3. Remember the first rule of warfare: Wars tend to escalate. Carl von Clausewitz, the famous Prussian military theorist, aptly summed the chief dynamics of war:

“War is an  act of force, and there is no logical limit to the application of that force.  Each side, therefore, compels its opponent to follow suit; a reciprocal action  is started which must lead, in theory, to extremes…To introduce the theory of moderation into the theory of war itself would always lead to logical absurdity.” (Clausewitz, On War, 76.)

The temptation to intervene militarily in areas  that appear to be no match for American or NATO forces (i.e., Libya) could be problematic. Even if a Western victory is all but assured, an escalation of conflict is likewise certain. Unless the United States is ready, willing, and able to face the escalation, it should not intervene. The cost of a precipitous  withdrawal need not be amplified here. But the lessons of early withdrawal from Vietnam and Lebanon should be remembered.

4. Remember that home front support is essential for victory and must be cultivated actively. The laissez faire approach to home front support is a sure road to defeat. A major lesson learned from the Vietnam War was that the American people were not aptly informed, instructed, and reached with the news and information regarding that conflict. While North Vietnam  and its Communist supporters sought to exploit every opportunity possible to  dominate media information, the United States leadership did little. For example, Washington should have brought Ngo Dinh Diem and other Vietnamese leaders to the United States to state their cause to the American people. The failed opportunity left and information gap that the radical Left, as well as the Communist forces, aptly exploited. The erosion of public support for the  Vietnam War was related directly to the misinformation and disinformation generated through the Left. We cannot afford another mistake of this nature.
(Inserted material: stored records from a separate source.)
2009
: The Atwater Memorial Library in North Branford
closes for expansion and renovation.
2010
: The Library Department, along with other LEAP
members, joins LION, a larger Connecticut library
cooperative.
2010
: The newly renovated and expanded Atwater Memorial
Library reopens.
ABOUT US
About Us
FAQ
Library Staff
5. Remember the financial costs of warfare and be ready to address them.  The high costs of wars have bankrupted empires and nations, and serve as pivotal lessons for the United States. Acting from false guilt and a fear of appearing imperialistic, the US has undertaken the costly task of nation building in Afghanistan and Iraq, yet refuses to take compensation from these countries. In the future, Washington will not have the luxury of such a course of action.  Either countries that need American intervention will have to give of their natural resources as payment (i.e., oil and minerals) or will have to face their problems on the cheap, without American intervention.
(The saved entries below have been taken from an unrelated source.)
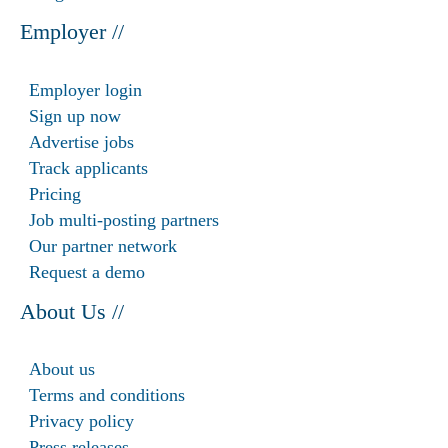
Employer //
Employer login
Sign up now
Advertise jobs
Track applicants
Pricing
Job multi-posting partners
Our partner network
Request a demo
About Us //
About us
Terms and conditions
Privacy policy
Press releases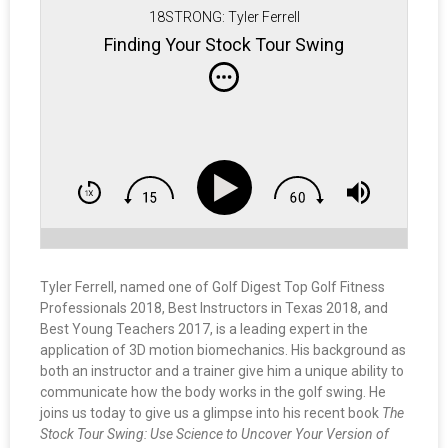
18STRONG: Tyler Ferrell
Finding Your Stock Tour Swing
Tyler Ferrell, named one of Golf Digest Top Golf Fitness
Professionals 2018, Best Instructors in Texas 2018, and
Best Young Teachers 2017, is a leading expert in the
application of 3D motion biomechanics. His background as
both an instructor and a trainer give him a unique ability to
communicate how the body works in the golf swing. He
joins us today to give us a glimpse into his recent book
The
Stock Tour Swing: Use Science to Uncover Your Version of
6. Support our allies and keep our global commitments.
American policy leaders should not allow our soft power incentives to become more beneficial than those given to our allies. Another lesson from COL Lansdale’s era is to remember to support America’s allies and to keep one’s commitments. The foreign policy aim of using soft power (i.e., economic investment, trade incentives, foreign aid, and market access) to sway belligerent and alienated nations to soften or embrace the West has limits. Too often economic incentives harden rather than soften a belligerent’s resolve and lead the United States into the trap of giving more attention, support, and aid to its enemies than its friends. Case in point: the best way to gain billions of dollars in American aid is to foment conflict while appealing to US intervention. We, as Americans, should not make belligerency a profitable undertaking.

Had General Lansdale (he was later promoted to the rank of Major General) lived to see our day, no doubt he would have seen the increased complexity of modern insurgencies. His understanding of the nature of insurgencies would have to change in order to keep abreast of the flexible tactics and complex background of each conflict.  Yet the principles he and other Cold Warriors embraced would remain relevant and useful for the present.

The United States and  West won the Cold War and defeated global insurgencies because of many strengths.  The principles of warfare were among the most important strengths and remain timeless in their application.

Martin Scott Catino, Ph.D. presently serves as a senior military adviser in Afghanistan.